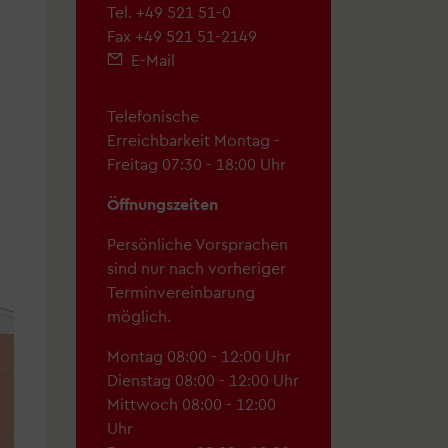
Tel.
+49 521 51-0
Fax +49 521 51-2149
E-Mail
hek
Telefonische
Erreichbarkeit Montag -
Freitag 07:30 - 18:00 Uhr
"
Öffnungszeiten
Persönliche Vorsprachen
sind nur nach vorheriger
Terminvereinbarung
möglich.
d Menschen mit Behinderung
Montag 08:00 - 12:00 Uhr
Dienstag 08:00 - 12:00 Uhr
Mittwoch 08:00 - 12:00
Uhr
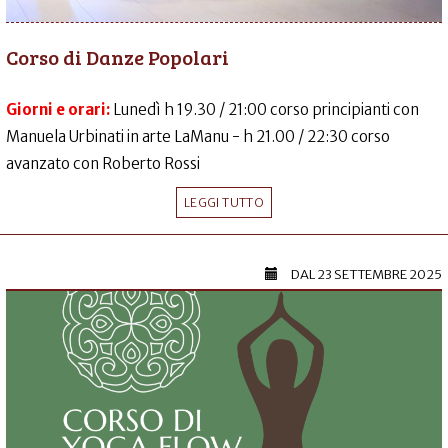
Corso di Danze Popolari
Giorni e orari:
Lunedì h 19.30 / 21:00 corso principianti con
Manuela Urbinati in arte LaManu - h 21.00 / 22:30 corso
avanzato con Roberto Rossi
LEGGI TUTTO
DAL
23 SETTEMBRE 2025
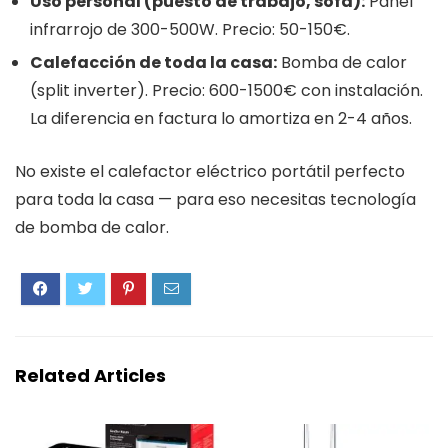
Uso personal (puesto de trabajo, sofá):
Panel
infrarrojo de 300-500W. Precio: 50-150€.
Calefacción de toda la casa:
Bomba de calor
(split inverter). Precio: 600-1500€ con instalación.
La diferencia en factura lo amortiza en 2-4 años.
No existe el calefactor eléctrico portátil perfecto
para toda la casa — para eso necesitas tecnología
de bomba de calor.
Related Articles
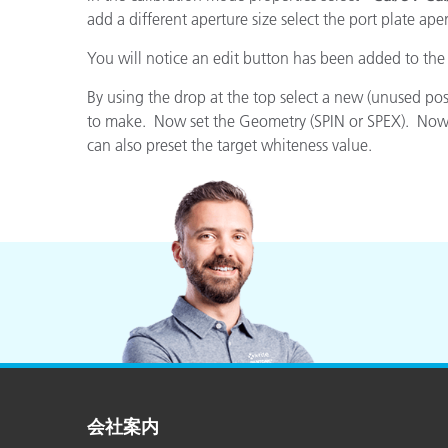
プラスチック
add a different aperture size select the port plate ape
You will notice an edit button has been added to the
By using the drop at the top select a new (unused po
to make. Now set the Geometry (SPIN or SPEX). Now set
can also preset the target whiteness value.
会社案内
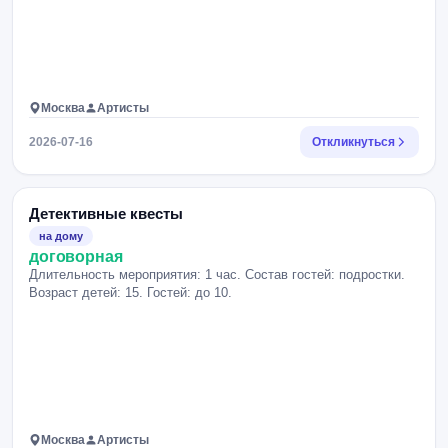
Москва
Артисты
2026-07-16
Откликнуться
Детективные квесты
на дому
договорная
Длительность мероприятия: 1 час. Состав гостей: подростки.
Возраст детей: 15. Гостей: до 10.
Москва
Артисты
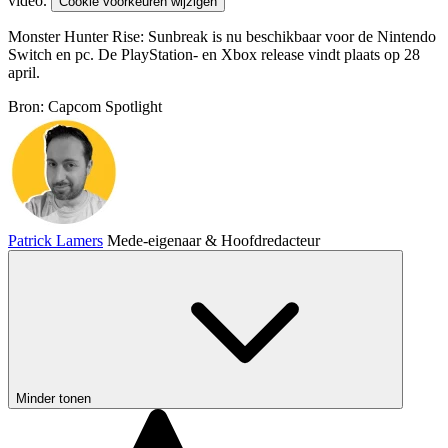
video.
Cookie voorkeuren wijzigen
Monster Hunter Rise: Sunbreak is nu beschikbaar voor de Nintendo
Switch en pc. De PlayStation- en Xbox release vindt plaats op 28
april.
Bron: Capcom Spotlight
Patrick Lamers
Mede-eigenaar & Hoofdredacteur
Minder tonen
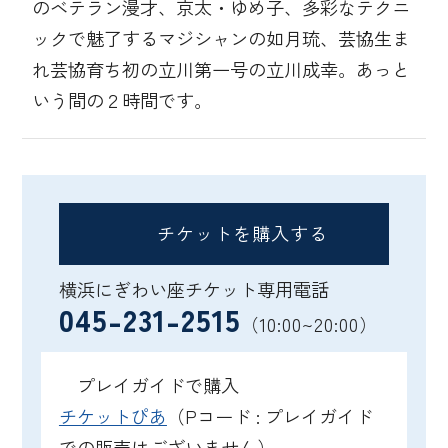
のベテラン漫才、京太・ゆめ子、多彩なテクニ
ックで魅了するマジシャンの如月琉、芸協生ま
れ芸協育ち初の立川第一号の立川成幸。あっと
いう間の２時間です。
チケットを購入する
横浜にぎわい座チケット専用電話
045-231-2515
（10:00~20:00）
プレイガイドで購入
チケットぴあ
（Pコード : プレイガイド
での販売はございません）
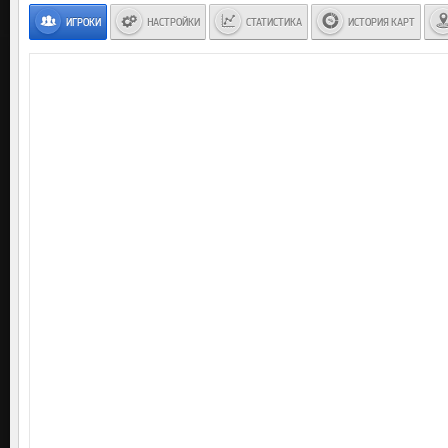
ИГРОКИ
НАСТРОЙКИ
СТАТИСТИКА
ИСТОРИЯ КАРТ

To do
With all pictures removed, reproduce the lines from the top of the entries above through the line containing "No existe el", exactly as written.

Exercise output
Tel.
+49 521 51-0
Fax +49 521 51-2149
E-Mail
hek
Telefonische
Erreichbarkeit Montag -
Freitag 07:30 - 18:00 Uhr
"
Öffnungszeiten
Persönliche Vorsprachen
sind nur nach vorheriger
Terminvereinbarung
möglich.
d Menschen mit Behinderung
Montag 08:00 - 12:00 Uhr
Dienstag 08:00 - 12:00 Uhr
Mittwoch 08:00 - 12:00
Uhr
Corso di Danze Popolari
Giorni e orari:
Lunedì h 19.30 / 21:00 corso principianti con
Manuela Urbinati in arte LaManu - h 21.00 / 22:30 corso
avanzato con Roberto Rossi
LEGGI TUTTO
DAL
23 SETTEMBRE 2025
Uso personal (puesto de trabajo, sofá):
Panel
infrarrojo de 300-500W. Precio: 50-150€.
Calefacción de toda la casa:
Bomba de calor
(split inverter). Precio: 600-1500€ con instalación.
La diferencia en factura lo amortiza en 2-4 años.
No existe el calefactor eléctrico portátil perfecto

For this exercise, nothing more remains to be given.